Taking a deep breath was all I could do to prepare myself. A small step backward was the only move I had left. In an instant that small step morphed into a giant misstep. The overhang rushed up to greet me. I slammed into the face. The impact knocked the wind from me. My left shoulder, left hip and thigh tingled with the feeling that real pain was on its way. I choked to catch my breath, and tentatively lifted my arm to see whether a larger fear had been realized. It rose slowly, sending pain in protest. But it wasn’t dislocated.

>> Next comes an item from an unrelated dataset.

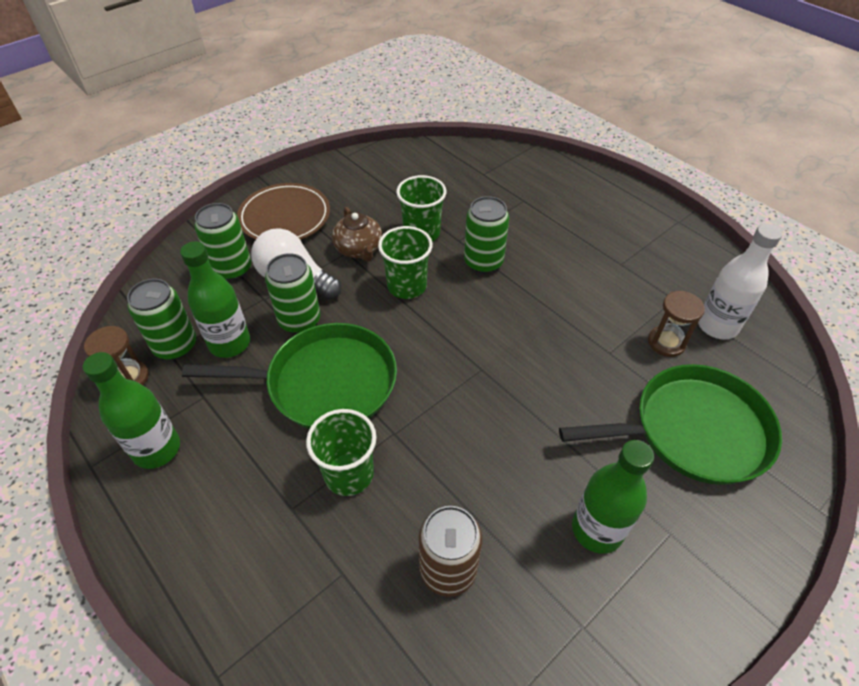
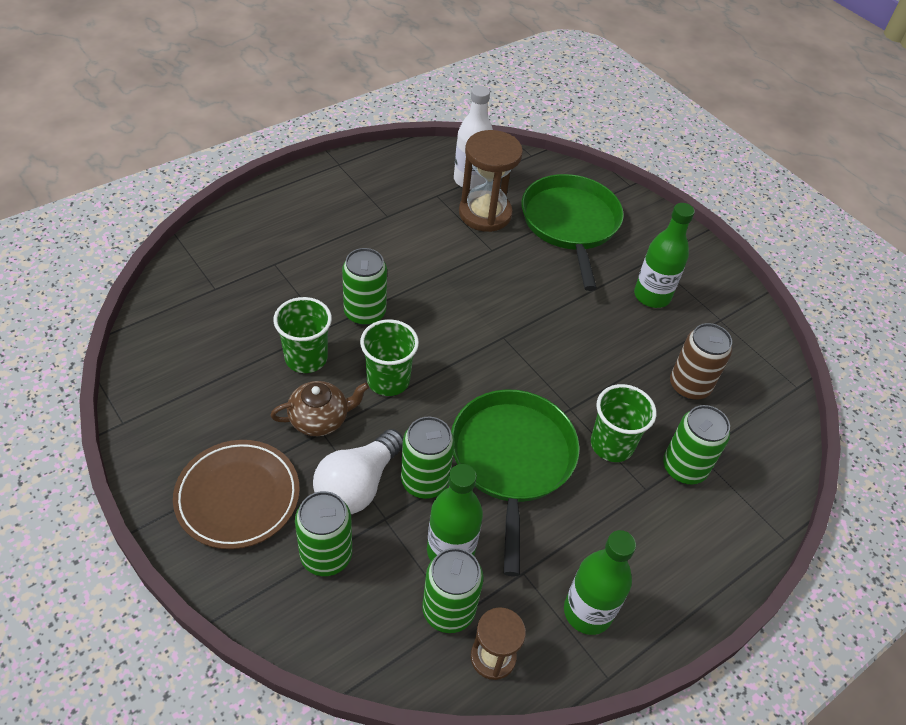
camera: 90 degrees left, 0 degrees up
brown hourglass [648,291,705,357] -> brown hourglass [459,130,523,232], size x1.71
none -> green can [663,405,730,485]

The rest of my descent was barely more than a controlled fall. Young maples and hemlocks didn’t stand a chance against my skidding feet. I coiled the cable as I went. All of the wildflowers and moss and mud in the world couldn’t have stopped me. I hit the next section of road with a jarring thud. A few strong tugs with my right hand brought the rest of the cable falling after me.

Even as I hit the road I searched for my spot, jogging until I found what I was looking for—twin poplars straddling the road, probably some of the first to sprout after this area had been clear-cut.

I reckoned a couple of things could happen after I set my trap. Charlie would either stop and take the cable down or try to run through it. If he tried to run it, the cable would give at the weakest part, probably the hooks. If I was lucky, it would hold and cut his head off. Either way I’d have to place it at windshield height to make sure he saw it.